◆ Description of the task:
Edit the rows starting at the line that contains "order: Lamiales" and ending at the last row, changing "locality" to "place" and leaving all else as it is.

(Stored dataset items)
━━━━━━
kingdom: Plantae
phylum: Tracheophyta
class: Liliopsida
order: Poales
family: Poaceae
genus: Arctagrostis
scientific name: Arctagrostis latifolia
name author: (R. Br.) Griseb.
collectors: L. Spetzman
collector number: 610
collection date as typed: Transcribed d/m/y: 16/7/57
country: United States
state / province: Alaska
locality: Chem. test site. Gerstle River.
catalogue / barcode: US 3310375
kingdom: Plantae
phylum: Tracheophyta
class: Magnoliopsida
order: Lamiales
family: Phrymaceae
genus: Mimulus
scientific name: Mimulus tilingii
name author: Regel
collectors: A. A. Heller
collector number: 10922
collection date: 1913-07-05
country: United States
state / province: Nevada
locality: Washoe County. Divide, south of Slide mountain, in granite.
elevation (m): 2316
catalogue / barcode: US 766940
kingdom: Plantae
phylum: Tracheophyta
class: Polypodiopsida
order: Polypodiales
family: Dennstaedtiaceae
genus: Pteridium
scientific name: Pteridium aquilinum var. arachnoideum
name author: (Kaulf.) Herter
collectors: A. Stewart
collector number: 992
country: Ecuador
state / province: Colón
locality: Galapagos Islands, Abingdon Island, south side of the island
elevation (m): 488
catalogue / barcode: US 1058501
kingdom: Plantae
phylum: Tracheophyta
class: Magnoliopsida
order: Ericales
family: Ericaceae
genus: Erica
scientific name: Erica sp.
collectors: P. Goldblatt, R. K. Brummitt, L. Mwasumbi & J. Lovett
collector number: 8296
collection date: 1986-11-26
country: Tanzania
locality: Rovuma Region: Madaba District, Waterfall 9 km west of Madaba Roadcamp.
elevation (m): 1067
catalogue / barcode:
━━━━━━
◆ Correct result:
order: Lamiales
family: Phrymaceae
genus: Mimulus
scientific name: Mimulus tilingii
name author: Regel
collectors: A. A. Heller
collector number: 10922
collection date: 1913-07-05
country: United States
state / province: Nevada
place: Washoe County. Divide, south of Slide mountain, in granite.
elevation (m): 2316
catalogue / barcode: US 766940
kingdom: Plantae
phylum: Tracheophyta
class: Polypodiopsida
order: Polypodiales
family: Dennstaedtiaceae
genus: Pteridium
scientific name: Pteridium aquilinum var. arachnoideum
name author: (Kaulf.) Herter
collectors: A. Stewart
collector number: 992
country: Ecuador
state / province: Colón
place: Galapagos Islands, Abingdon Island, south side of the island
elevation (m): 488
catalogue / barcode: US 1058501
kingdom: Plantae
phylum: Tracheophyta
class: Magnoliopsida
order: Ericales
family: Ericaceae
genus: Erica
scientific name: Erica sp.
collectors: P. Goldblatt, R. K. Brummitt, L. Mwasumbi & J. Lovett
collector number: 8296
collection date: 1986-11-26
country: Tanzania
place: Rovuma Region: Madaba District, Waterfall 9 km west of Madaba Roadcamp.
elevation (m): 1067
catalogue / barcode:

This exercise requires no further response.